Thoughts flashed through my mind: He tried to kill me; a flicker of hatred. I tried to kill him; a glimmer of remorse. There was a surge of respect for his abilities, for his ferocity and that of his troops. “He’s just a human being,” I thought, “like me, a man who was doing his job. We are seeking neither forgiveness nor to forgive. We happen to be here together, and together we can put the past behind us.” I wanted the formalities of the meeting to end so we could speak together. That took a while. The retired general had a lengthy speech ready. His initial words were welcoming but delivered without warmth, and the speech, which included a diatribe about the horrors of Agent Orange, made us all uncomfortable. When he finished, a full 25 minutes later, several colleagues spoke about how ours was a mission of reconciliation.
I told Mr. Chinh we must get to the hill. “I don’t think we can go there,” he said. My heart sank.
For my part, all I wanted was to meet the colonel, and only 15 to 20 minutes remained before the staff would begin to prod us toward our bus. When the meeting concluded, I headed straight for Mai Thuan. Bill Dyke, a retired general in the delegation, and Mai Thuan had a lively discussion. Bill offered him his Vietnam Veterans Memorial Fund delegation lapel pin; Mai Thuan accepted it and in turn gave him his Veterans Association pin. I felt a little jealous; I wanted that pin. I asked him if he remembered that battle in the Que Son Valley in 1969, if he had been there. Yes, he said, he remembered it well. It had been a big battle and lasted long. And he had been there.
I told him I’d been wounded. He asked where; I pointed to my arms, chest, head, and legs. He, too, had been wounded, he said, turning around and pulling his shirt up. “Shrapnel,” he said.
I asked if those wounds were from Hiep Duc No; six months earlier, farther north. “I didn’t do it!” I told him, and he laughed heartily. I asked his age. Seventy-two.
I had many more questions, but a staffer was pulling on my arm. I looked at Mai Thuan. He was about the age my father would have been. Mai Thuan reminded me of Jack Critchlow, hard, tough, and wiry to the day he died, at 69, of a heart attack, while on the job laying carpet in Omaha, Nebraska.
I shook hands with Mai Thuan, and suddenly we embraced. A good, hard embrace, with no trace of awkwardness. An embrace of enemies, an embrace of soldiers. Patty held my hand as we walked to the bus. “He’s just a man,” I said. “Just a man.”
That night we flew to Ho Chi Minh City and an official welcoming dinner at the Caravelle Hotel. The Caravelle was where most of the American war correspondents had made their headquarters, and many of them were staying there again as they returned both to cover the anniversary ceremonies and to have a reunion of their own.
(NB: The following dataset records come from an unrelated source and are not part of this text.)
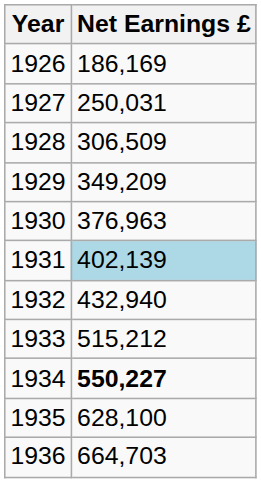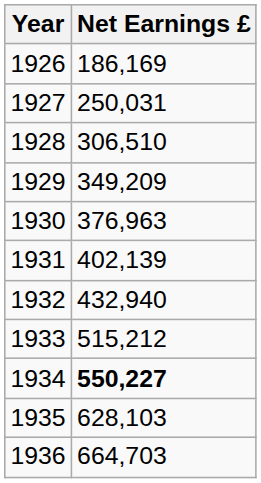1928 | Net Earnings £: 306,509 -> 306,510
1931 | Net Earnings £: lightblue background -> no background
1935 | Net Earnings £: 628,100 -> 628,103
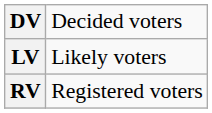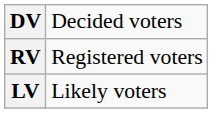rows swapped: LV <-> RV
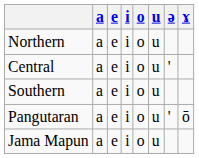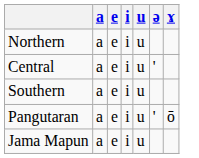- column: o | o | o | o | o | o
Patty was a surprise addition to the evening’s program. A diminutive, dark-haired Irish beauty, she had professed to be intimidated by all these strong men so deeply bonded by combat, but that night she stood and touched us all with a speech about the power of this journey for the women in our lives.
“Paul and I have been together for 22 years,” she said. “I’ve heard his war stories, met his buddies, heard all the jokes. Only in anticipation of this trip did I learn more things, parts of his story he had never been able to share before. And during the trip, memories and reflections have bubbled up.” Speaking for all our spouses, those present and those at home, she said, “We are grateful for the opportunity to know you better—and to love you more.”